--- Что сделать ---
Перепишите без изменений отрывок из текста о цензуре: от слов «Непостижимая странность» до слов «конституции 1848 года[52].» включительно.

--- Текст страницы ---
Непостижимая странность

Один автор представил в цензуру французскую грамматику, составленную им «для итальянцев». Цензору показалось возмутительным это слово (как признак унитарных стремлений, быть может), и он его вычеркнул.

В одной комической пьесе кто-то из действующих лиц жалуется на «расстройство своей конституции»… Представление пьесы было запрещено на основании этой фразы, в которой нашли каламбур, напоминающий уничтожение конституции 1848 года[52].

Имена Лютера, Кальвина, Кампанеллы, Вольтера, Джоберти и многих других было запрещено даже упоминать, разве только изредка с бранными прилагательными{55}. Вероятно, по этому поводу рассказывают, будто цензура не хотела однажды пропустить трактат о гальванизме, потому что это напоминает кальвинизм.

--- Данные ---
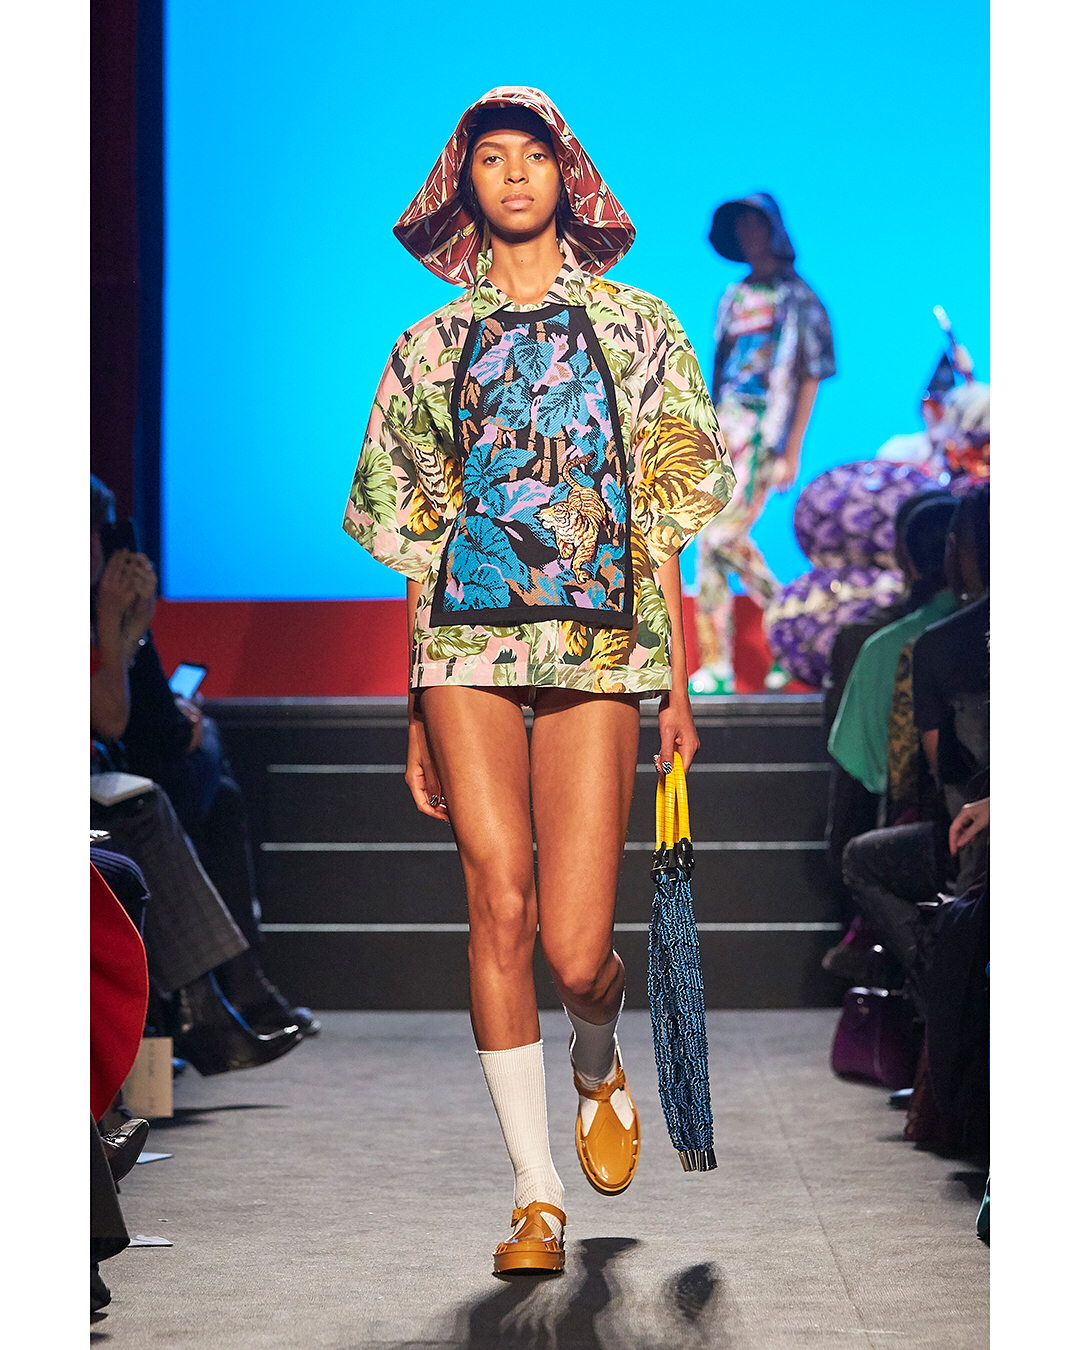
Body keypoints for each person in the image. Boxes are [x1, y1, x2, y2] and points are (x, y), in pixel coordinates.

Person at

--- Письменный ответ ---
Непостижимая странность

Один автор представил в цензуру французскую грамматику, составленную им «для итальянцев». Цензору показалось возмутительным это слово (как признак унитарных стремлений, быть может), и он его вычеркнул.

В одной комической пьесе кто-то из действующих лиц жалуется на «расстройство своей конституции»… Представление пьесы было запрещено на основании этой фразы, в которой нашли каламбур, напоминающий уничтожение конституции 1848 года[52].